Task >> Word for word, repeat every entry that appears below.

Material provided >>

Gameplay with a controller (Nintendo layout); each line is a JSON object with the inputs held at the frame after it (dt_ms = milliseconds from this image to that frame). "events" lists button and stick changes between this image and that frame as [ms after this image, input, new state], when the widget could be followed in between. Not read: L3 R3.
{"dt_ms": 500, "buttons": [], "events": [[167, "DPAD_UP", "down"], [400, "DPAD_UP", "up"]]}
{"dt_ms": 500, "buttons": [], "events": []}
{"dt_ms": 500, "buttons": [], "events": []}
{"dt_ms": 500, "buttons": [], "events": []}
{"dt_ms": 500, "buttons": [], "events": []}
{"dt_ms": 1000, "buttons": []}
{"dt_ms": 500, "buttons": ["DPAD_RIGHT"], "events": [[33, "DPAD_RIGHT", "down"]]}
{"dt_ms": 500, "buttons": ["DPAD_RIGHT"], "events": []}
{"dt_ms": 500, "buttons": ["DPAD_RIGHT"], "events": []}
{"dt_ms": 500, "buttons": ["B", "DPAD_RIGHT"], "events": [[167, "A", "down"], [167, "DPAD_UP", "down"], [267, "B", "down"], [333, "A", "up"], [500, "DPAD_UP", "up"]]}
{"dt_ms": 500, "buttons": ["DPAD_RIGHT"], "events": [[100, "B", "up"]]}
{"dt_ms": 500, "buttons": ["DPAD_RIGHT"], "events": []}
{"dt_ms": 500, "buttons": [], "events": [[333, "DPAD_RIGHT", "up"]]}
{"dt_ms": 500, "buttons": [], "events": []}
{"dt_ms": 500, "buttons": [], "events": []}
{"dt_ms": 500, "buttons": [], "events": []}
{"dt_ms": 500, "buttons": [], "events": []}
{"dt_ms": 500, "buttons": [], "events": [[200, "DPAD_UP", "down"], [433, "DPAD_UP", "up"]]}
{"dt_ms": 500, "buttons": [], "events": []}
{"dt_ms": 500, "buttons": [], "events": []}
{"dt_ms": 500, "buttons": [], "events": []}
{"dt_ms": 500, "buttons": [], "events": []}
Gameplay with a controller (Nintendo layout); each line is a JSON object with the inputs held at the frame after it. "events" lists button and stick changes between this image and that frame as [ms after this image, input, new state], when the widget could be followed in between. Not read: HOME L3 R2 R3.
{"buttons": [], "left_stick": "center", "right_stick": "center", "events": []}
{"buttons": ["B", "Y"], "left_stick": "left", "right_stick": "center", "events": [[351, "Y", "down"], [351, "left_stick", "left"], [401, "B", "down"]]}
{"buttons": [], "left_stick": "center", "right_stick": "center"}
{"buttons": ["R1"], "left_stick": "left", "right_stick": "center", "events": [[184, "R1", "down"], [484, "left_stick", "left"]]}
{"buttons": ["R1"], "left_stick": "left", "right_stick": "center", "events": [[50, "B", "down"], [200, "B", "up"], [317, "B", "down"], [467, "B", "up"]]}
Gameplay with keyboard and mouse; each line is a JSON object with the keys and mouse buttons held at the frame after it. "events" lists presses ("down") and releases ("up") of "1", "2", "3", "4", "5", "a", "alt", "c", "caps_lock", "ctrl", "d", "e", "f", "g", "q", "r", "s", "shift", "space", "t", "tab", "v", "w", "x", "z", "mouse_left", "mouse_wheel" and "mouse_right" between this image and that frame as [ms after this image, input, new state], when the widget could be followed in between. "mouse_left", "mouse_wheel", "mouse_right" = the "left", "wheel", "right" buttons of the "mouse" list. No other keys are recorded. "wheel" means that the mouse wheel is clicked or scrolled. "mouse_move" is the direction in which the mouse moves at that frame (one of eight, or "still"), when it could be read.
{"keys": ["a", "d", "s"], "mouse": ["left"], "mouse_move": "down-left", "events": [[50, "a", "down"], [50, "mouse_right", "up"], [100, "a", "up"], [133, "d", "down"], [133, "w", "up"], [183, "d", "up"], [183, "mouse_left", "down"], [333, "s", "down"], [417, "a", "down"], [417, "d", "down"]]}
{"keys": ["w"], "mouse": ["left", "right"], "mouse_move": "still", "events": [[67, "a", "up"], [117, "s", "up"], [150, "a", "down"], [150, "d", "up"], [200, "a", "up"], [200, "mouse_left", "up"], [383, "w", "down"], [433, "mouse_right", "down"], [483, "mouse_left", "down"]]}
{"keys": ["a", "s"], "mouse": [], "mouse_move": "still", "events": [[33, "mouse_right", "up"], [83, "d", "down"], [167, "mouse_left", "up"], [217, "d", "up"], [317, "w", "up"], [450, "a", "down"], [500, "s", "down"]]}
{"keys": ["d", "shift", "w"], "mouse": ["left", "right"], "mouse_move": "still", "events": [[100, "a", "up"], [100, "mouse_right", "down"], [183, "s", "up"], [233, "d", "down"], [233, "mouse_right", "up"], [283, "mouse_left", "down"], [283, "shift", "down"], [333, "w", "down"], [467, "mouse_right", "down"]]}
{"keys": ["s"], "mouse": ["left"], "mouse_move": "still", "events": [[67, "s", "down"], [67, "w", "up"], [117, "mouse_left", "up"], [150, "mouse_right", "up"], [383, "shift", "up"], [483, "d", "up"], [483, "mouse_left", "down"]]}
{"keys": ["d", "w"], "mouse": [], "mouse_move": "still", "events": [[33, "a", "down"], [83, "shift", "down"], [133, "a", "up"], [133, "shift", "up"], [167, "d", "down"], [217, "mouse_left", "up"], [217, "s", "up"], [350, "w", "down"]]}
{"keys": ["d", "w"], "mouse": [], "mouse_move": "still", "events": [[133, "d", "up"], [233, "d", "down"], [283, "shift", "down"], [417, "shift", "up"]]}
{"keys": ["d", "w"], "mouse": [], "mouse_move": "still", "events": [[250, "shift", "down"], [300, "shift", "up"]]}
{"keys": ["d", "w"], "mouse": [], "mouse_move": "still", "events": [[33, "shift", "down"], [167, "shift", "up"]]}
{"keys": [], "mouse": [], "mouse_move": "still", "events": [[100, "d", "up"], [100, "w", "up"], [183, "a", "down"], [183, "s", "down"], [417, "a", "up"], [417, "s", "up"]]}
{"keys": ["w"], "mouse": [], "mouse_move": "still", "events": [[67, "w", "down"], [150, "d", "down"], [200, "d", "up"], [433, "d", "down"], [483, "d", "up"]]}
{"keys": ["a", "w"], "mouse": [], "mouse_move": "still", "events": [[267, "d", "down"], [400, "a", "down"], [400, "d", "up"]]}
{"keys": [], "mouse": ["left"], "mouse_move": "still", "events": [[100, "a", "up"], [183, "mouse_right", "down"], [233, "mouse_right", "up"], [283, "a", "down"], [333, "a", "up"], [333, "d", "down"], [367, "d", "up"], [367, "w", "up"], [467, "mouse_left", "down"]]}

Task solution >>
Gameplay with a controller (Nintendo layout); each line is a JSON object with the inputs held at the frame after it (dt_ms = milliseconds from this image to that frame). "events" lists button and stick changes between this image and that frame as [ms after this image, input, new state], when the widget could be followed in between. Not read: L3 R3.
{"dt_ms": 500, "buttons": [], "events": [[167, "DPAD_UP", "down"], [400, "DPAD_UP", "up"]]}
{"dt_ms": 500, "buttons": [], "events": []}
{"dt_ms": 500, "buttons": [], "events": []}
{"dt_ms": 500, "buttons": [], "events": []}
{"dt_ms": 500, "buttons": [], "events": []}
{"dt_ms": 1000, "buttons": []}
{"dt_ms": 500, "buttons": ["DPAD_RIGHT"], "events": [[33, "DPAD_RIGHT", "down"]]}
{"dt_ms": 500, "buttons": ["DPAD_RIGHT"], "events": []}
{"dt_ms": 500, "buttons": ["DPAD_RIGHT"], "events": []}
{"dt_ms": 500, "buttons": ["B", "DPAD_RIGHT"], "events": [[167, "A", "down"], [167, "DPAD_UP", "down"], [267, "B", "down"], [333, "A", "up"], [500, "DPAD_UP", "up"]]}
{"dt_ms": 500, "buttons": ["DPAD_RIGHT"], "events": [[100, "B", "up"]]}
{"dt_ms": 500, "buttons": ["DPAD_RIGHT"], "events": []}
{"dt_ms": 500, "buttons": [], "events": [[333, "DPAD_RIGHT", "up"]]}
{"dt_ms": 500, "buttons": [], "events": []}
{"dt_ms": 500, "buttons": [], "events": []}
{"dt_ms": 500, "buttons": [], "events": []}
{"dt_ms": 500, "buttons": [], "events": []}
{"dt_ms": 500, "buttons": [], "events": [[200, "DPAD_UP", "down"], [433, "DPAD_UP", "up"]]}
{"dt_ms": 500, "buttons": [], "events": []}
{"dt_ms": 500, "buttons": [], "events": []}
{"dt_ms": 500, "buttons": [], "events": []}
{"dt_ms": 500, "buttons": [], "events": []}
Gameplay with a controller (Nintendo layout); each line is a JSON object with the inputs held at the frame after it. "events" lists button and stick changes between this image and that frame as [ms after this image, input, new state], when the widget could be followed in between. Not read: HOME L3 R2 R3.
{"buttons": [], "left_stick": "center", "right_stick": "center", "events": []}
{"buttons": ["B", "Y"], "left_stick": "left", "right_stick": "center", "events": [[351, "Y", "down"], [351, "left_stick", "left"], [401, "B", "down"]]}
{"buttons": [], "left_stick": "center", "right_stick": "center"}
{"buttons": ["R1"], "left_stick": "left", "right_stick": "center", "events": [[184, "R1", "down"], [484, "left_stick", "left"]]}
{"buttons": ["R1"], "left_stick": "left", "right_stick": "center", "events": [[50, "B", "down"], [200, "B", "up"], [317, "B", "down"], [467, "B", "up"]]}
Gameplay with keyboard and mouse; each line is a JSON object with the keys and mouse buttons held at the frame after it. "events" lists presses ("down") and releases ("up") of "1", "2", "3", "4", "5", "a", "alt", "c", "caps_lock", "ctrl", "d", "e", "f", "g", "q", "r", "s", "shift", "space", "t", "tab", "v", "w", "x", "z", "mouse_left", "mouse_wheel" and "mouse_right" between this image and that frame as [ms after this image, input, new state], when the widget could be followed in between. "mouse_left", "mouse_wheel", "mouse_right" = the "left", "wheel", "right" buttons of the "mouse" list. No other keys are recorded. "wheel" means that the mouse wheel is clicked or scrolled. "mouse_move" is the direction in which the mouse moves at that frame (one of eight, or "still"), when it could be read.
{"keys": ["a", "d", "s"], "mouse": ["left"], "mouse_move": "down-left", "events": [[50, "a", "down"], [50, "mouse_right", "up"], [100, "a", "up"], [133, "d", "down"], [133, "w", "up"], [183, "d", "up"], [183, "mouse_left", "down"], [333, "s", "down"], [417, "a", "down"], [417, "d", "down"]]}
{"keys": ["w"], "mouse": ["left", "right"], "mouse_move": "still", "events": [[67, "a", "up"], [117, "s", "up"], [150, "a", "down"], [150, "d", "up"], [200, "a", "up"], [200, "mouse_left", "up"], [383, "w", "down"], [433, "mouse_right", "down"], [483, "mouse_left", "down"]]}
{"keys": ["a", "s"], "mouse": [], "mouse_move": "still", "events": [[33, "mouse_right", "up"], [83, "d", "down"], [167, "mouse_left", "up"], [217, "d", "up"], [317, "w", "up"], [450, "a", "down"], [500, "s", "down"]]}
{"keys": ["d", "shift", "w"], "mouse": ["left", "right"], "mouse_move": "still", "events": [[100, "a", "up"], [100, "mouse_right", "down"], [183, "s", "up"], [233, "d", "down"], [233, "mouse_right", "up"], [283, "mouse_left", "down"], [283, "shift", "down"], [333, "w", "down"], [467, "mouse_right", "down"]]}
{"keys": ["s"], "mouse": ["left"], "mouse_move": "still", "events": [[67, "s", "down"], [67, "w", "up"], [117, "mouse_left", "up"], [150, "mouse_right", "up"], [383, "shift", "up"], [483, "d", "up"], [483, "mouse_left", "down"]]}
{"keys": ["d", "w"], "mouse": [], "mouse_move": "still", "events": [[33, "a", "down"], [83, "shift", "down"], [133, "a", "up"], [133, "shift", "up"], [167, "d", "down"], [217, "mouse_left", "up"], [217, "s", "up"], [350, "w", "down"]]}
{"keys": ["d", "w"], "mouse": [], "mouse_move": "still", "events": [[133, "d", "up"], [233, "d", "down"], [283, "shift", "down"], [417, "shift", "up"]]}
{"keys": ["d", "w"], "mouse": [], "mouse_move": "still", "events": [[250, "shift", "down"], [300, "shift", "up"]]}
{"keys": ["d", "w"], "mouse": [], "mouse_move": "still", "events": [[33, "shift", "down"], [167, "shift", "up"]]}
{"keys": [], "mouse": [], "mouse_move": "still", "events": [[100, "d", "up"], [100, "w", "up"], [183, "a", "down"], [183, "s", "down"], [417, "a", "up"], [417, "s", "up"]]}
{"keys": ["w"], "mouse": [], "mouse_move": "still", "events": [[67, "w", "down"], [150, "d", "down"], [200, "d", "up"], [433, "d", "down"], [483, "d", "up"]]}
{"keys": ["a", "w"], "mouse": [], "mouse_move": "still", "events": [[267, "d", "down"], [400, "a", "down"], [400, "d", "up"]]}
{"keys": [], "mouse": ["left"], "mouse_move": "still", "events": [[100, "a", "up"], [183, "mouse_right", "down"], [233, "mouse_right", "up"], [283, "a", "down"], [333, "a", "up"], [333, "d", "down"], [367, "d", "up"], [367, "w", "up"], [467, "mouse_left", "down"]]}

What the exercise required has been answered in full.